*TASK PROMPT:*
Search the listing for "pyautogui" and copy every line where it appears.

*INFORMATION PROVIDED:*
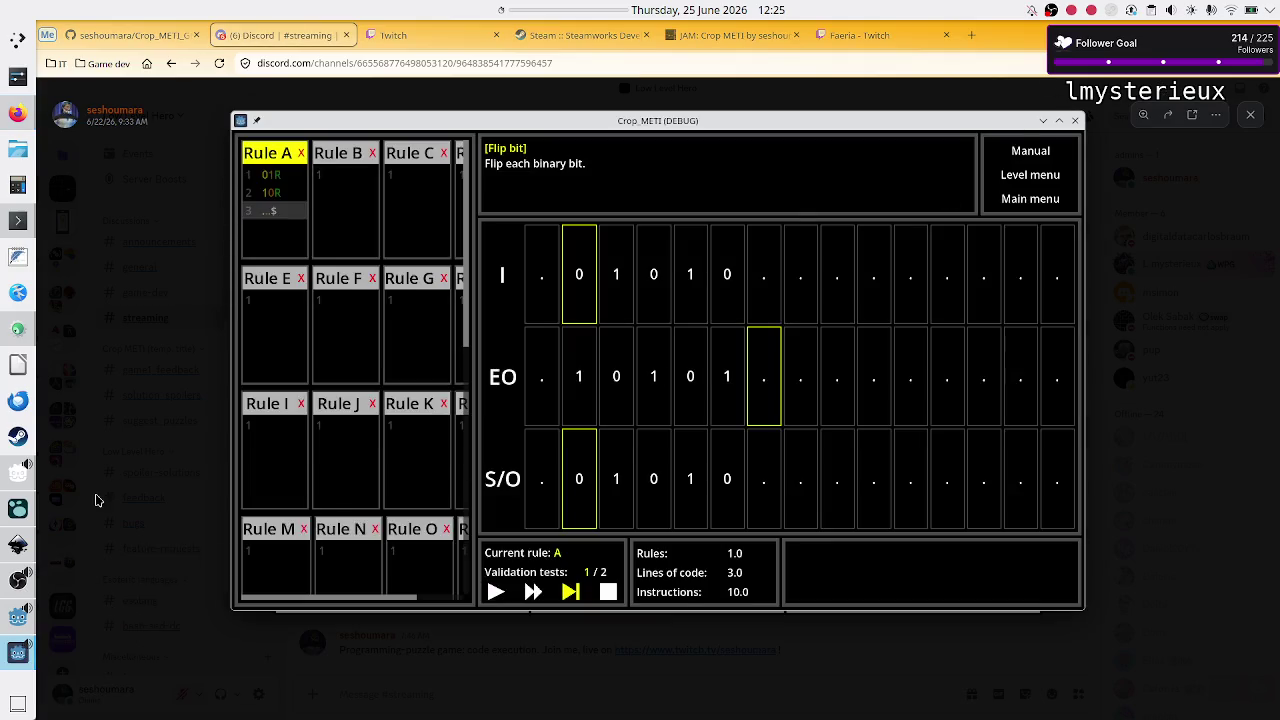
# - Back in the Godot editor, stop the running session and relaunch the game with F5
pyautogui.click(12, 627)
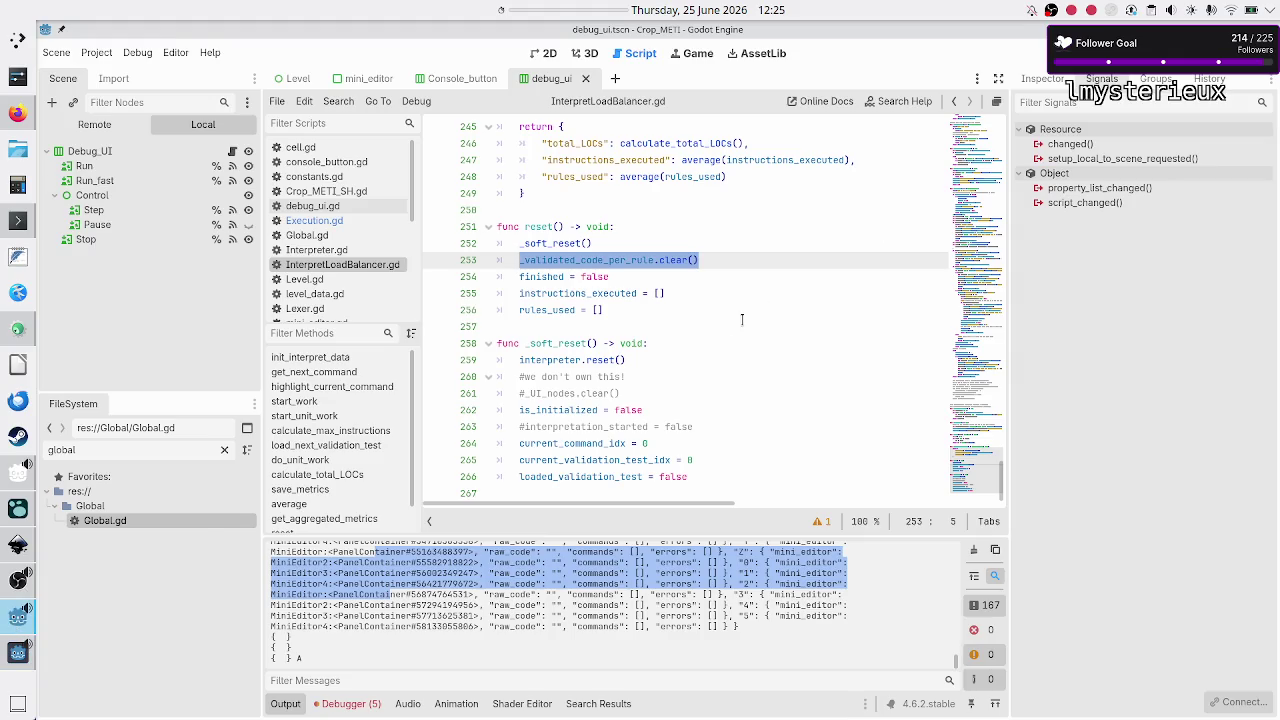
pyautogui.click(854, 241)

*WRITTEN RESPONSE:*
pyautogui.click(12, 627)
pyautogui.click(854, 241)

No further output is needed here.